- Required action: With both ends included, repeat exactly the lines of the entries below from the one containing "skapa förutsättningar för" down to the one containing "Namun, jika gejala", and no others.

- Data:
»»
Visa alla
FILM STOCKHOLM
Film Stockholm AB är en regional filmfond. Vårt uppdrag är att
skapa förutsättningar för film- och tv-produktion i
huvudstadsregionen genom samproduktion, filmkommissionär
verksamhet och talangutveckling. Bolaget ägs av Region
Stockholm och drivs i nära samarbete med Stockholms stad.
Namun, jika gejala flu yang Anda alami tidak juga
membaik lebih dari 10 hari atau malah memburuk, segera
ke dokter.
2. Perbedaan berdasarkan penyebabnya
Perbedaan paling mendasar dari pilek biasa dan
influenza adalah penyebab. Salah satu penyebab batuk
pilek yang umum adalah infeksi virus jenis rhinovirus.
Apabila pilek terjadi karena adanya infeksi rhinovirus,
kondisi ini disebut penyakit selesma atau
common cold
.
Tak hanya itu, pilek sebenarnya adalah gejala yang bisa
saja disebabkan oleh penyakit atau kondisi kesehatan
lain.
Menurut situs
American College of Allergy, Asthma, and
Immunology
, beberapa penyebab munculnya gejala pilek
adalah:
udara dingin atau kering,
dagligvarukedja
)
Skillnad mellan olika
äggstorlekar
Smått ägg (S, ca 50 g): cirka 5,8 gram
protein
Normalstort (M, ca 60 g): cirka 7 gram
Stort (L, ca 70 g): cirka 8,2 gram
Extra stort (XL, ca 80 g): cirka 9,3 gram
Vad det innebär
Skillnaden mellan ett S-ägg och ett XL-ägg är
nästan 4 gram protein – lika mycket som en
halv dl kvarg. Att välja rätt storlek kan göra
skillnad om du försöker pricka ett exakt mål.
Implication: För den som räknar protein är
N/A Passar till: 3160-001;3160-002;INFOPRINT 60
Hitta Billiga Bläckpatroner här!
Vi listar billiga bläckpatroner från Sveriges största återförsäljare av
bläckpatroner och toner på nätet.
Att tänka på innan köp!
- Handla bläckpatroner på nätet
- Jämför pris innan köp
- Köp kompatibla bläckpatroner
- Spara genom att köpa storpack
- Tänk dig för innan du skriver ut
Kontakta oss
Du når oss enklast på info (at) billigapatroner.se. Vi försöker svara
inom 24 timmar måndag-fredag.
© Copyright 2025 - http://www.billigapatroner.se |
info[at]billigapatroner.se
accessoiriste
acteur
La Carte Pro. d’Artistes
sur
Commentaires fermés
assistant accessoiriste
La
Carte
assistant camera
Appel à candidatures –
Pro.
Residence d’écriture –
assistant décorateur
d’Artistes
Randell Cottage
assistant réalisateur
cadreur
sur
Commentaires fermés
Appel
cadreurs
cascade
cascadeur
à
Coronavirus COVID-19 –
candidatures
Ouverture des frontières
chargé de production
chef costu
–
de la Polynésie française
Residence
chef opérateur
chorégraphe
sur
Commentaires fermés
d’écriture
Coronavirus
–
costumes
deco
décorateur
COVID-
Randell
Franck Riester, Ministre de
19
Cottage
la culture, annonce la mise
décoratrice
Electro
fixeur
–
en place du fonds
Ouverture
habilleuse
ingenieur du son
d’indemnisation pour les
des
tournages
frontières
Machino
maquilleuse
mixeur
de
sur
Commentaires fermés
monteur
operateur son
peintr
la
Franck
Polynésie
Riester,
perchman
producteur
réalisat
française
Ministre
««
- Written response:
skapa förutsättningar för film- och tv-produktion i
huvudstadsregionen genom samproduktion, filmkommissionär
verksamhet och talangutveckling. Bolaget ägs av Region
Stockholm och drivs i nära samarbete med Stockholms stad.
Namun, jika gejala flu yang Anda alami tidak juga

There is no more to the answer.